Кто-то медленно поднимался вверх по лестнице, и я успел уловить звук шагов на мгновение раньше остальных. Прежде к нам сюда никто не заходил. И сейчас это было совсем некстати.
— Кто это? — прошептал Тассо.
— Я прогоню их, — вскочил со стула Ремус. — Они не должны…
Но времени у него не было. Повернулась дверная ручка. Высокая фигура в плаще с наброшенным на голову капюшоном тихо вошла в комнату и неторопливо закрыла за собой дверь. Затем, как на сцене, очень медленно, Гаэтано Гуаданьи поднял свои прекрасные руки и откинул капюшон с головы. Оценивающе осмотрел свою немногочисленную публику. Увидев меня, он улыбнулся, как будто ему сильно полегчало.
— Mio fratello, — произнес он.
Никогда еще гостиная не казалась мне такой маленькой. Сверкающий взгляд Гуаданьи медленно скользил по оборванным шторам, покрытым пылью стопкам книг, расставленным вдоль стен, разномастной мебели, как будто каждый предмет шептал ему тайны людей, обитающих в этих комнатах.

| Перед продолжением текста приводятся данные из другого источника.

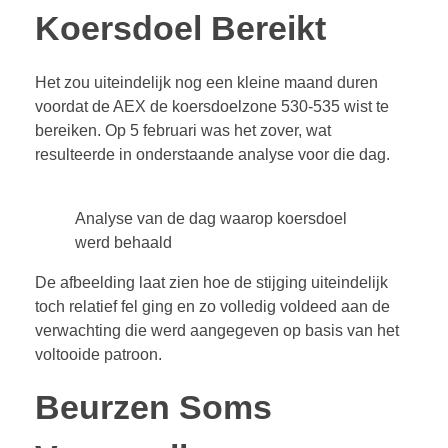
Koersdoel Bereikt
Het zou uiteindelijk nog een kleine maand duren
voordat de AEX de koersdoelzone 530-535 wist te
bereiken. Op 5 februari was het zover, wat
resulteerde in onderstaande analyse voor die dag.
Analyse van de dag waarop koersdoel
werd behaald
De afbeelding laat zien hoe de stijging uiteindelijk
toch relatief fel ging en zo volledig voldeed aan de
verwachting die werd aangegeven op basis van het
voltooide patroon.
Beurzen Soms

Наконец он повернулся ко мне:
— Ты хорошо спрятался… Мне очень повезло, что ты окружил себя такими, — он обвел рукой комнату, — заметными людьми, которые были очень деятельны сегодня. — Он улыбнулся, глядя на Тассо: — Могу я поинтересоваться, кто была та женщина, которую вы только что сопроводили сюда?
Карлик скрестил на груди руки и уставился в пол.
Из комнаты Амалии донесся громкий стон, и в ответ прозвучал твердый низкий голос Hebamme.
Только Гуаданьи обернулся, чтобы посмотреть на дверь.